## Sección del documento
Llegamos después al juicio del Sanedrín, y aprendemos que el Amor responde a las acusaciones con libertad –yo he enseñado continuamente en la sinagoga y en el templo, donde se reúnen todos los judíos, y no he dicho nada a escondidas. ¿Por qué me interrogas a mí? Interroga a los que me han oído, de qué les he hablado-, el Amor responde de sus hechos, en los que también ha brillado la vida.
El Amor está deseando acoger el mal, el pecado, la muerte. Pero esto no impide denunciarlos cuando se dan, como vemos en la bofetada que le acaba de dar el soldado: Si he faltado al hablar, muestra en qué he faltado; pero si he hablado como se debe, ¿por qué me pegas? A veces, es esta libertad del Amor la que nos irrita y nos lleva a querer destruirlo.
Después del juicio religioso, viene el juicio político. Entre uno y otro Jesús, el Amor, se deja conducir, maniatado en lo visible. El Amor no está maniatado. El Amor es libre y se sigue entregando en medio de la mentira, el odio, la injusticia, la cobardía. Ante cada una de estas formas de mal, el Amor está presente, amando, acogiendo esa realidad destructora para transformarla desde la inerme impotencia del Amor. El odio de los jefes religiosos, tan grande como para querer la muerte que la Ley prohíbe, aliándose además para ello con el invasor romano; la cobardía de Pilato, que no lo liberará a pesar de saberlo inocente; la mezquindad de los soldados, que se ceban en su víctima y golpean –todos contra uno- al hombre que les han entregado; las burlas y la condena de crucifixión…
En todo ello, la respuesta del Amor se concreta en mirar de frente el mal que en cada momento le asaetea: para acogerlo, para meterlo en su corazón, obedeciendo así al Padre, que para esto, para acoger el pecado que es toda nuestra muerte y abrirnos un camino nuevo, le ha entregado este cáliz terrible. Para que Jesús, amándolo todo, todo aquello que nos mata, todo lo que solo Dios puede amar, venza sobre todo.
Abandonado de sus amigos, ama. Cargado con la cruz, ama. Clavado en la cruz y alzado en ella como rey de los judíos, ama. Padeciendo el dolor y el abandono, el sufrimiento de su cuerpo,
de su espíritu, la noche que cae sobre todo el Amor con que ha amado, la contradicción y la victoria visible de los poderosos, ama. Despojado de sus vestidos y de todo espacio propio, ignorado, despreciado, rechazado e incomprendido, silencioso, sufriente, desgarrado… ama.
Cuando contempla a su madre a los pies de la cruz, y a Juan a su lado, ama. Ama tanto como para darle a Juan, tan amado, su propia madre, pensando en todos nosotros, en todos los que vendríamos después. Ama tanto a su madre que le confía a estos hijos que somos, asociándola así a su propio camino de amor.
Ama, cuando en estos minutos últimos, proclama su sed de amar, su sed de cumplir todo lo que el Padre quiere, hasta el menor detalle.
Por amor, entrega el espíritu y se abandona, como lo ha hecho también en cada minuto de su vida, enteramente al Padre para siempre.

## Extracto de datos
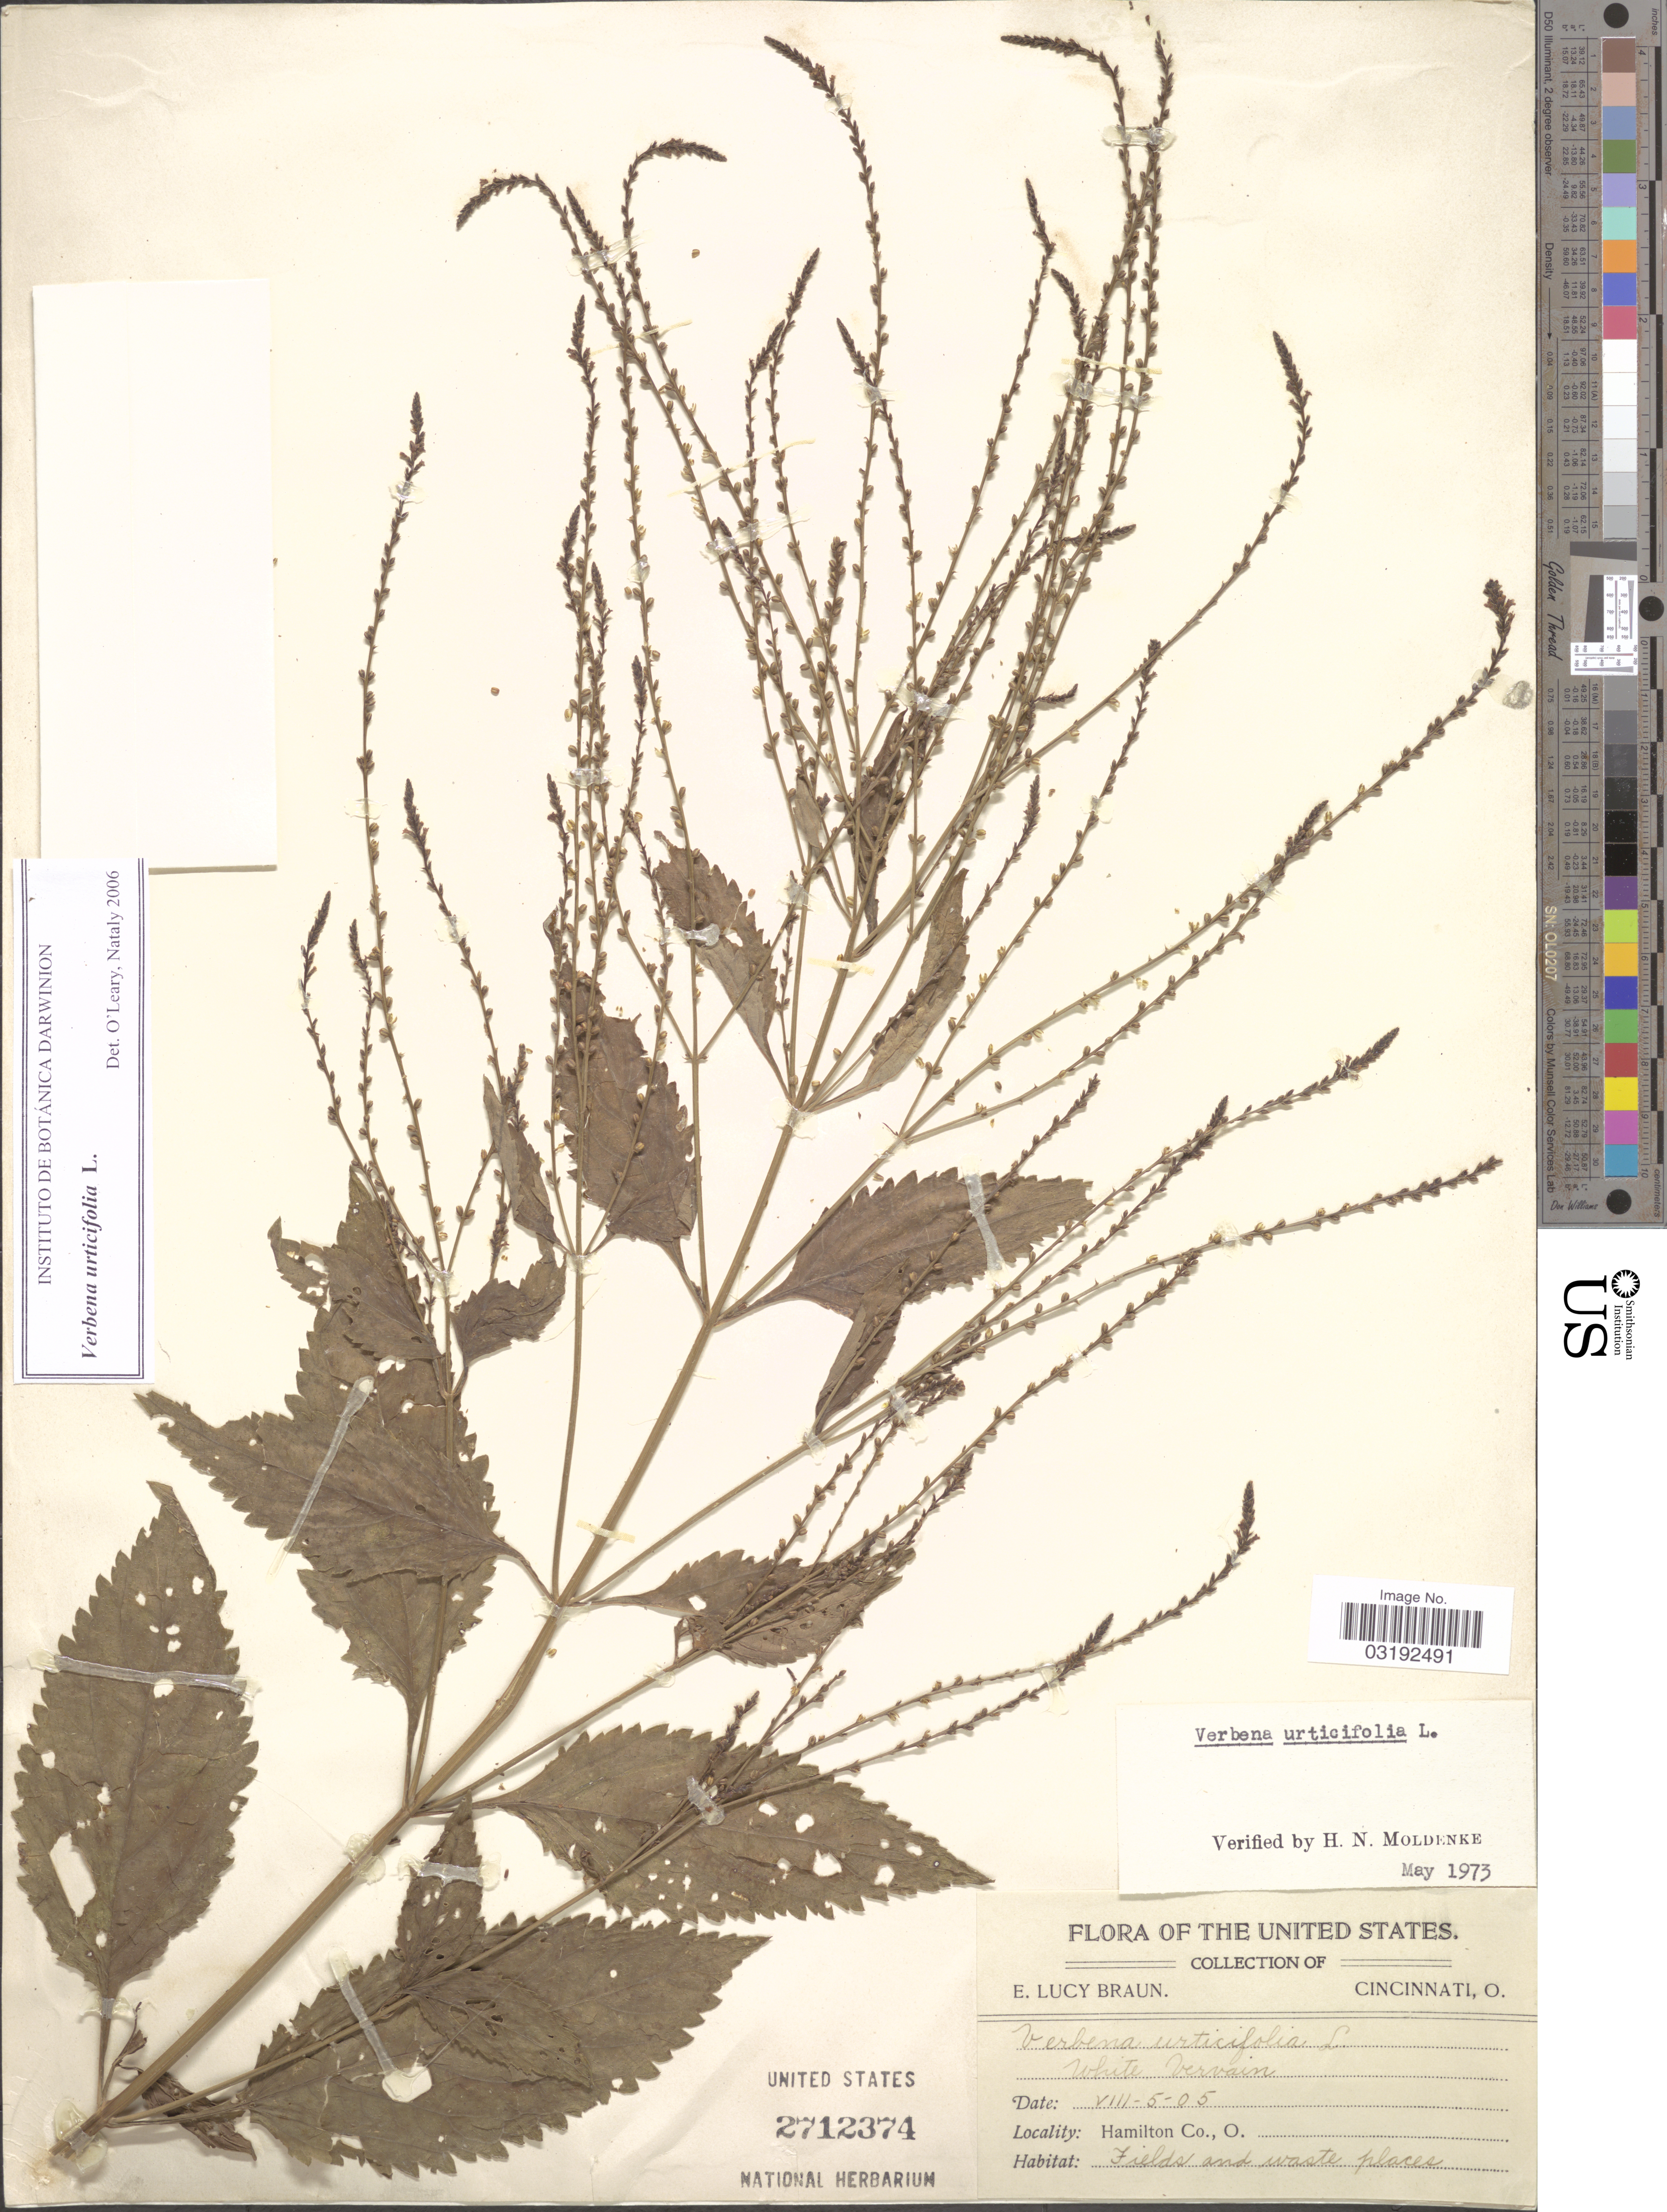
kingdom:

## Tareas pendientes
A: Transcribe el fragmento de la reflexión sobre la Pasión que empieza con las palabras "Cuando contempla a" y termina con "Padre para siempre.".
B: Resume en forma de lista el párrafo de la reflexión sobre la Pasión que comienza con «Después del juicio religioso» y conserva sus datos principales.

## Soluciones
A:
Cuando contempla a su madre a los pies de la cruz, y a Juan a su lado, ama. Ama tanto como para darle a Juan, tan amado, su propia madre, pensando en todos nosotros, en todos los que vendríamos después. Ama tanto a su madre que le confía a estos hijos que somos, asociándola así a su propio camino de amor.
Ama, cuando en estos minutos últimos, proclama su sed de amar, su sed de cumplir todo lo que el Padre quiere, hasta el menor detalle.
Por amor, entrega el espíritu y se abandona, como lo ha hecho también en cada minuto de su vida, enteramente al Padre para siempre.

B:
- Tras el juicio religioso viene el juicio político.
- Entre ambos, Jesús, el Amor, se deja conducir, maniatado solo en lo visible.
- El Amor es libre y se sigue entregando en medio de la mentira, el odio, la injusticia y la cobardía.
- Ante cada forma de mal, el Amor está presente y acoge esa realidad destructora para transformarla desde su inerme impotencia.
- Formas de mal señaladas:
  - el odio de los jefes religiosos, que quieren la muerte que la Ley prohíbe y se alían con el invasor romano;
  - la cobardía de Pilato, que no lo libera aunque lo sabe inocente;
  - la mezquindad de los soldados, que golpean todos contra uno al hombre que les han entregado;
  - las burlas y la condena de crucifixión.